Readers should note that for most of the 20th century, and from a point of view of cultural sophistication, if you lined up Cuba, Jamaica and Haiti behind each other, Jamaica would come third. In days gone by, the attractiveness of a Haitian woman belonging to the elite was well-known. The French exposure, the grace and charm and money.

The historian jeers at the Haitian mulattoes, however, with "Creole is the Haitian language, no matter how fondly the elite cling to their Parisian French". Then he adds this footnote: "There are grateful exceptions. A few elite intellectuals have denounced the failure of their class to recognise the worth of their African inheritance, their proneness to worship French culture, and their refusal to take responsibility for national redemption."

Nevertheless Herring had earlier noted that Haitian mulattoes were kept out of political office by Haitian Negroes, and had to comfort themselves with a sense of social superiority. If they were kept out of office, and systematically butchered under Haitian Emperor Faustin I, as the historian himself notes elsewhere, how could they be responsible for "national redemption" either then, or at any other time?

These are the burdens faced by mulattoes in the Third World. Nobody wants them in office because they're not black. But in addition to paying for their own education they're asked to pay for everybody else's.

DIVIDED RULE

This historian is clearly a white man, whose nose is more than a little out-of-joint because a tiny pocket of the Haitian people speak Parisian French. I also suspect that their level of cultivation may have greatly exceeded his own, and this is what vexes him the most. If Voodoo had been their religion, instead of Catholicism and if they were illiterate too, I think he would have found them more Haitian.

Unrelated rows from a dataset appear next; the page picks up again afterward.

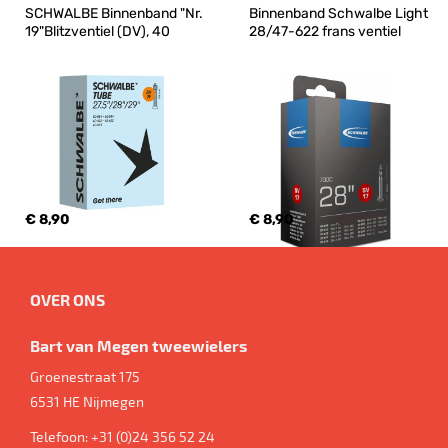
SCHWALBE Binnenband "Nr. 
Binnenband Schwalbe Light 
19"Blitzventiel (DV), 40
28/47-622 frans ventiel
€ 8,90
€ 8,90
OVER ONS
Bart van Megen tweewielers
Groenestraat 175
6531 HE
Nijmegen
Telefoon:
+31 (0)24 356 52 24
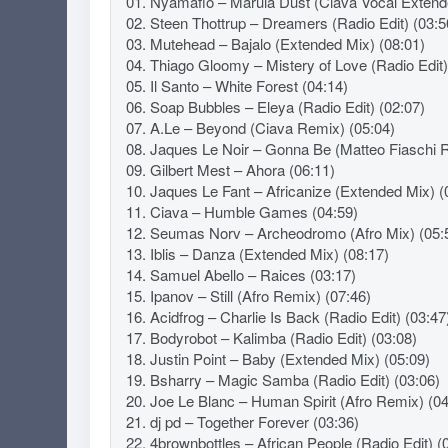
01. Nyamaflo – Marula Dust (Ciava Vocal Extend
02. Steen Thottrup – Dreamers (Radio Edit) (03:5
03. Mutehead – Bajalo (Extended Mix) (08:01)
04. Thiago Gloomy – Mistery of Love (Radio Edit)
05. Il Santo – White Forest (04:14)
06. Soap Bubbles – Eleya (Radio Edit) (02:07)
07. A.Le – Beyond (Ciava Remix) (05:04)
08. Jaques Le Noir – Gonna Be (Matteo Fiaschi 
09. Gilbert Mest – Ahora (06:11)
10. Jaques Le Fant – Africanize (Extended Mix) (
11. Ciava – Humble Games (04:59)
12. Seumas Norv – Archeodromo (Afro Mix) (05:
13. Iblis – Danza (Extended Mix) (08:17)
14. Samuel Abello – Raices (03:17)
15. Ipanov – Still (Afro Remix) (07:46)
16. Acidfrog – Charlie Is Back (Radio Edit) (03:47
17. Bodyrobot – Kalimba (Radio Edit) (03:08)
18. Justin Point – Baby (Extended Mix) (05:09)
19. Bsharry – Magic Samba (Radio Edit) (03:06)
20. Joe Le Blanc – Human Spirit (Afro Remix) (04
21. dj pd – Together Forever (03:36)
22. 4brownbottles – African People (Radio Edit) (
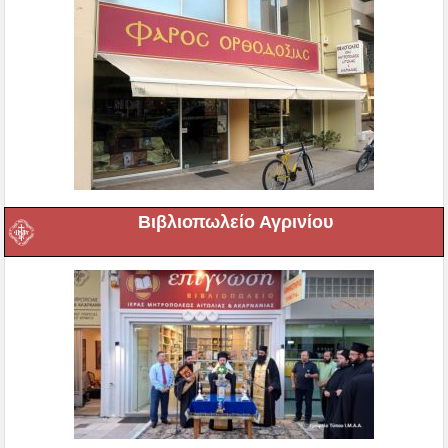
Βιβλιοπωλείο Αγρινίου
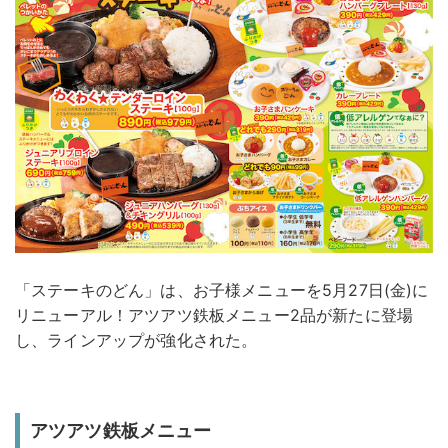
「ステーキのどん」は、お子様メニューを5月27日(金)に
リニューアル！アツアツ鉄板メニュー2品が新たに登場
し、ラインアップが強化された。
アツアツ鉄板メニュー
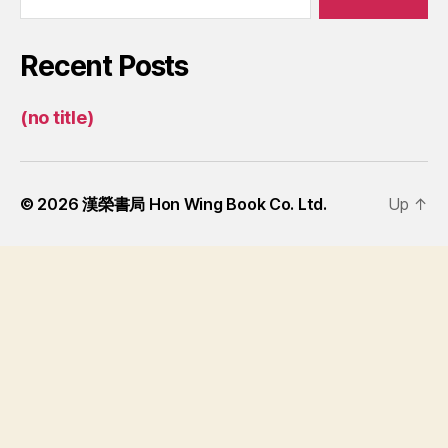
Recent Posts
(no title)
© 2026
漢榮書局 Hon Wing Book Co. Ltd.
Up
↑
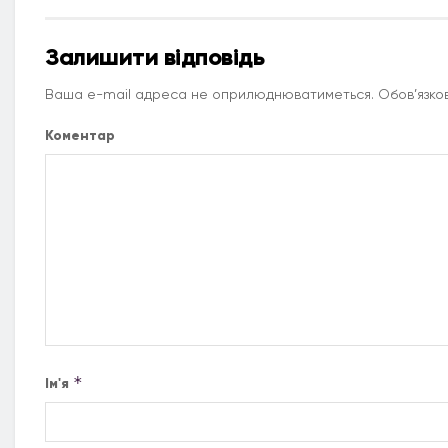
Залишити відповідь
Ваша e-mail адреса не оприлюднюватиметься.
Обов’язков
Коментар
*
Ім'я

From the very beginning, the Haitians have put too fine a point on race. Whites weren't to own land, mulattoes weren't to have political power, and only Negroes were to be presidents.

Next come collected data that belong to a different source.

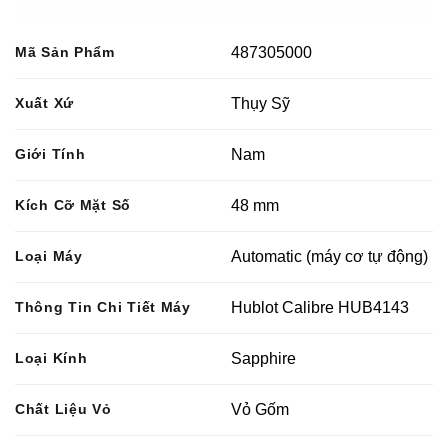
Mã Sản Phẩm
487305000
Xuất Xứ
Thụy Sỹ
Giới Tính
Nam
Kích Cỡ Mặt Số
48 mm
Loại Máy
Automatic (máy cơ tự động)
Thông Tin Chi Tiết Máy
Hublot Calibre HUB4143
Loại Kính
Sapphire
Chất Liệu Vỏ
Vỏ Gốm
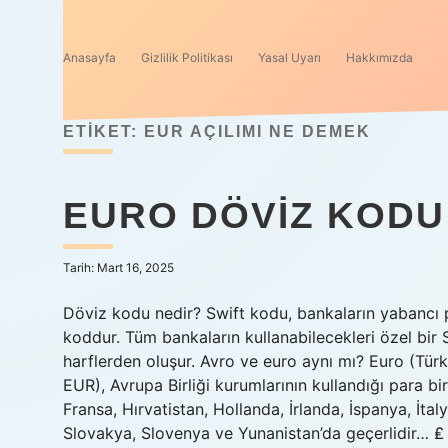
Anasayfa
Gizlilik Politikası
Yasal Uyarı
Hakkımızda
ETIKET:
EUR AÇILIMI NE DEMEK
EURO DÖVIZ KODU
Tarih: Mart 16, 2025
Döviz kodu nedir? Swift kodu, bankaların yabancı p
koddur. Tüm bankaların kullanabilecekleri özel bi
harflerden oluşur. Avro ve euro aynı mı? Euro (Tür
EUR), Avrupa Birliği kurumlarının kullandığı para bi
Fransa, Hırvatistan, Hollanda, İrlanda, İspanya, İta
Slovakya, Slovenya ve Yunanistan’da geçerlidir… ₤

After the whites left Haiti, a succession of Haitian emperors used power badly. The mulatto emperors were not much better, and made no difference anyway. No president, whether Negro or mulatto, ran the country well, except ironically in modern times Papa Doc Duvalier who made himself "President for Life." His rule was not only long, but relatively calm when compared with all the others.

Jean-Bertrande Aristide is the first democratic elected president in 200 years, and was swiftly removed in a coup in the early 1990s. Returned by the Americans, his rule continues to divide the people.

NAGGING QUESTION

It is hard to see any other future for Haiti but its past. As soon as a leader rises to the top, it goes to his head, and an abused people can find no relief except rebellion, and the whole cycle starts again.

History shows that the Haitians, despite being the first black republic in the world, are unfit to govern themselves.

Herring ends the chapter on Haiti saying "But the nagging question on Haiti remains: how can more than three million people, about 300 to the square mile in a land the size of Maryland, get enough to eat from the exhausted soil of its valleys and mountain slopes?"

Today there are over seven million people on the same square miles, and the Haitian soil is even more exhausted. Some 50 years later, the same nagging question still remains.